Selected text ->
* Start *

Our other pick outside is another second-rounder, Sean Murphy-Bunting of the Buccaneers. Tampa Bay's secondary has been a flammable punching bag for more years than we can count, but this year under Todd Bowles has been quite different. Murphy-Bunting is tied with Juan Thornhill for the rookie lead in interceptions, breaks up his share of passes, and has a case to be considered the best player in the secondary of a defense that quietly ranks as the best in its division -- and top 10 in overall DVOA. Six of the team's top eight performances against the pass have come since Murphy-Bunting took over the starting role full-time in Week 9, and the best three have all come in the past four games.
Our third cornerback is technically listed as a safety, but he really plays the big nickel role for the Saints: fourth-round pick Chauncey Gardner-Johnson took over nickel duties from P.J. Williams following Week 4 and has excelled in that spot ever since. His first career forced fumble was, uh, controversial, as he knocked out Khalif Raymond on a critical play in the win over Tennessee this past weekend, but he has made a positive impression in coverage, run support, and even as an occasional blitzer.
Bryan: Alongside Tyrann Mathieu, Juan Thornhill has made the back of Kansas City's defense an actual strength, and is a big reason that the Chiefs have seen their pass defense DVOA improve by 15 percentage points. In 2018, the Chiefs were 20th against the deep ball with a 22.7% DVOA. This year, they're 10th, with an 8.0% DVOA (subscription required). Thornhill just takes away so much of the deep half of the field -- as previously mentioned, he's tied for the rookie lead in interceptions.
The talent pool at safety is very, very deep. We moved C.J. Gardner-Johnson to our slot corner position to fit him in, but that still had us considering players such as Tyler Rapp and Khari Willis. Instead, we're going with Darnell Savage. Savage has to get a little more consistent in his tackling, but his coverage skills are spot-on, and he has a knack for making huge pass breakups in crucial situations. Our defensive backs are definitely stronger here than they are at corner.

* End *

Entries provided ->
* Start *

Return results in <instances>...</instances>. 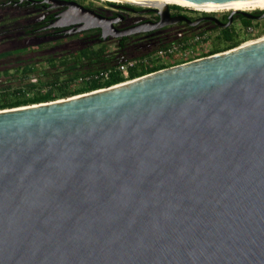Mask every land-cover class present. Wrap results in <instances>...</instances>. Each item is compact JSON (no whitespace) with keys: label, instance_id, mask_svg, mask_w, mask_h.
Returning <instances> with one entry per match:
<instances>
[{"label":"water","instance_id":"obj_1","mask_svg":"<svg viewBox=\"0 0 264 264\" xmlns=\"http://www.w3.org/2000/svg\"><path fill=\"white\" fill-rule=\"evenodd\" d=\"M47 24L121 31L74 0ZM205 8L264 0H156ZM246 15L244 10H229ZM264 13V9L262 10ZM0 264H264V35L0 109Z\"/></svg>","mask_w":264,"mask_h":264},{"label":"trees","instance_id":"obj_2","mask_svg":"<svg viewBox=\"0 0 264 264\" xmlns=\"http://www.w3.org/2000/svg\"><path fill=\"white\" fill-rule=\"evenodd\" d=\"M79 1L82 2L83 0ZM86 6L90 7L89 3ZM1 7L0 5V9ZM1 21L0 45L10 39L43 34L42 30L37 32L40 23L32 18L31 11L12 16L4 14ZM253 21L255 20L239 18L226 26H213L211 30L216 31L215 42L207 50L195 54L193 58L235 47L249 39V36L241 28L249 25L256 26ZM234 22H236V25H234ZM262 24L261 28L256 29V36L264 34V21ZM184 26L189 30L197 27L185 24ZM239 32L242 34L241 37H239ZM95 34H97L95 29L88 30L84 34L86 38L83 46L68 52L64 49L55 51L54 55L49 53L39 56V54L32 52L46 45V42L33 44L32 46L0 49V59H3V61H0V76L3 77L0 82V109L49 101L118 83L123 79L115 70L104 81L92 80L74 83L73 80L77 76L91 71L106 68L113 69L119 61L125 58L140 56L149 52L128 48L126 44H121L119 48L111 50V47L106 43L98 42ZM63 41H66V38L56 40L55 44ZM203 42L202 46L205 45V41ZM165 43H167V40L164 39L158 42V45L162 46ZM202 46H199V50L202 49ZM195 47L192 46L191 50ZM27 53L29 54L23 56ZM166 59L168 60L154 62L149 66H140L139 70L130 69L128 76L132 78L191 60V58H187L176 62L177 58L175 59L174 56L166 57ZM31 78H34V80H31Z\"/></svg>","mask_w":264,"mask_h":264},{"label":"flooded vegetation","instance_id":"obj_3","mask_svg":"<svg viewBox=\"0 0 264 264\" xmlns=\"http://www.w3.org/2000/svg\"><path fill=\"white\" fill-rule=\"evenodd\" d=\"M74 1L80 3L84 7H87L86 5H88L89 3L90 7L87 8L92 9L94 12L98 13L99 15L105 18L111 19L113 27L119 31L129 27H137L146 23H154L159 19V14L157 13L156 7L153 5L118 3L119 1H103L98 2L96 4L92 0L82 2H80L79 0ZM0 5L2 6L0 12H6L12 9H20L21 13L30 11L32 12V18L36 19L37 23H40L37 32L42 30L43 34L33 37L24 36L22 38L16 39L18 40V42H11L14 41V39H10L8 40V42H11L12 45L14 43H20V40L25 41V44L27 45L40 44L46 42V45L42 46L41 48L35 51H32L37 55L39 54V56L49 53L54 55L55 51H60L63 49L68 52L80 46H83L86 38L84 34L85 32L91 29H95L96 33L98 34H95L96 40L98 42L102 41L106 43L108 46L111 47V50L119 48L121 44H126L128 48H134V50H140L142 52L149 51L140 55L143 56L147 55V53L150 54L151 52H153V50L160 47L158 45V42H160L161 40L165 39L168 42L173 39H176V30H183L184 32H186L187 30L192 31L195 29H207L208 31H212L211 28L213 26H217L214 24L213 18L217 19L220 23H225V21L227 22L229 14V11L221 13L194 11L193 9L180 7L175 4H167L169 17L183 16L189 20L197 19L198 21L194 25L197 27L192 30L186 29V26H184V24L186 25V23L184 19H181L174 23L164 24L159 28L128 33L125 35L108 36L105 39H101L100 31L98 28L85 29L81 31H72V28L74 27L71 26H47L48 23L55 19V15L58 12L62 11L65 6L50 7L48 3L42 0H0ZM244 11L246 15H242L239 13L231 14L230 23L238 20L239 18L258 20L264 17L262 9H252ZM169 35L171 36L168 38ZM62 38H66V41L55 44L56 40ZM30 41H32L33 43H30ZM68 45L71 46L70 49H66ZM24 46L26 45H23L22 47ZM142 46L144 47L143 49L140 48ZM161 62H163V59Z\"/></svg>","mask_w":264,"mask_h":264},{"label":"built area","instance_id":"obj_4","mask_svg":"<svg viewBox=\"0 0 264 264\" xmlns=\"http://www.w3.org/2000/svg\"><path fill=\"white\" fill-rule=\"evenodd\" d=\"M118 3H129V2H118ZM242 31L249 36V38L256 39V28L253 25H249L245 28H241ZM175 36L176 39L168 41L167 43L163 44L162 46L156 48L150 54L143 55L140 57H129L119 61L113 69L106 68L96 71H91L86 74H81L77 76L76 79L73 80L74 83H79L82 81H92V80H99L104 81L108 79L109 74L112 71H116L121 77L122 81L129 80L128 73L130 69L139 70L140 66H149L154 62H161L162 59L174 56L179 59H185L189 57V52H191L192 46H197L203 41H207L210 37L206 29L202 30H192L189 32H184L183 30H176ZM253 39H248L247 41H251ZM133 78V77H132ZM34 80V78H31ZM101 88V87H100Z\"/></svg>","mask_w":264,"mask_h":264},{"label":"rangeland","instance_id":"obj_5","mask_svg":"<svg viewBox=\"0 0 264 264\" xmlns=\"http://www.w3.org/2000/svg\"><path fill=\"white\" fill-rule=\"evenodd\" d=\"M83 1H89V0H83ZM95 4L96 3H98V2H103V1H105V0H92ZM194 11H199V10H194ZM229 10H222V11H214V12H217V13H221V12H228ZM16 12V13H15ZM4 14H7V15H10V16H12V15H19V14H21V11H20V9H15V10H8V11H1L0 12V24H1V19H3V16H4ZM263 21H264V17L263 18H261V19H258V20H255V21H253V23H255L256 24V26H255V28L256 29H259V28H261L262 27V23H263ZM235 24L234 25H236V22H234ZM195 30H197V29H195ZM206 31L208 32V34L210 35V37H209V39L207 40V41H205V45L204 46H202V43H200L199 45H197L195 48H193L192 50H191V52H189V57L188 58H193L194 56H195V54H197V53H199V52H201L202 50H207L208 48H209V46H211L212 45V43L213 42H215V35H216V31H208L207 29H206ZM172 32V31H171ZM186 32H189L188 30L186 31ZM256 35V34H255ZM262 35H264V34H262ZM262 35H259V36H257V37H260V36H262ZM171 35H169L168 36V38L170 37ZM242 36V34H241V32H239V37H241ZM163 38V37H162ZM254 38V37H253ZM252 37L251 38H249V39H253ZM13 40V39H12ZM248 40V39H247ZM18 42V40H16V39H14V41H11V42ZM11 42H5L4 44H1L0 45V49H10V48H16V47H22L23 45H26L27 46V44H25L26 42L25 41H23V40H20L19 42L20 43H14L13 45L11 44ZM246 42H248V41H246ZM30 43H33L32 41H30ZM29 43V44H30ZM204 43V42H203ZM242 43V42H241ZM240 43V44H241ZM245 43V42H244ZM202 46L201 48V50H199V46ZM239 45V44H238ZM31 46H32V44H31ZM144 46V45H143ZM140 47L141 49H143L144 47ZM145 47H149V46H145ZM71 48V46L70 45H68L67 47H66V49H70ZM29 53H27V54H24L23 56H26V55H28ZM31 54H33V53H31ZM177 57H175V59H176ZM185 59H187V58H185ZM3 61V59H0V61ZM167 61L168 59H166V58H164L163 59V61ZM181 60H183V59H179V58H177V61L176 62H179V61H181ZM2 76H0V82L2 81Z\"/></svg>","mask_w":264,"mask_h":264},{"label":"bare ground","instance_id":"obj_6","mask_svg":"<svg viewBox=\"0 0 264 264\" xmlns=\"http://www.w3.org/2000/svg\"><path fill=\"white\" fill-rule=\"evenodd\" d=\"M105 1H123V2H129L133 4H142V5H162V4H175L181 7L190 8L193 10H199L204 12H214V11H222V10H252V9H264V2H245V3H228V4H222L217 7L213 8H205V7H199L194 5H186L182 3L177 2H162V1H156V0H105ZM215 13V12H214ZM246 43V42H245Z\"/></svg>","mask_w":264,"mask_h":264},{"label":"clouds","instance_id":"obj_7","mask_svg":"<svg viewBox=\"0 0 264 264\" xmlns=\"http://www.w3.org/2000/svg\"><path fill=\"white\" fill-rule=\"evenodd\" d=\"M178 6V5H177ZM181 7V6H180ZM185 8V7H184ZM257 36H255V38H256ZM247 40H245V41H243L242 43H244V42H246ZM194 59V58H193ZM179 63H181V62H179ZM136 77V76H135Z\"/></svg>","mask_w":264,"mask_h":264}]
</instances>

* End *

Tasks to perform ->
1. In the passage on rookie defensive backs, what was the Chiefs' DVOA against the deep ball in 2018?
2. List every figure that the passage on rookie defensive backs gives in percent or percentage points.
3. In the passage on rookie defensive backs, rewrite everything from "Bryan: Alongside Tyrann" down to "lead in interceptions.", with "long pass" in place of "deep ball".

The replies ->
1. 22.7%

2. 15 percentage points, 22.7%, 8.0%

3.
Bryan: Alongside Tyrann Mathieu, Juan Thornhill has made the back of Kansas City's defense an actual strength, and is a big reason that the Chiefs have seen their pass defense DVOA improve by 15 percentage points. In 2018, the Chiefs were 20th against the long pass with a 22.7% DVOA. This year, they're 10th, with an 8.0% DVOA (subscription required). Thornhill just takes away so much of the deep half of the field -- as previously mentioned, he's tied for the rookie lead in interceptions.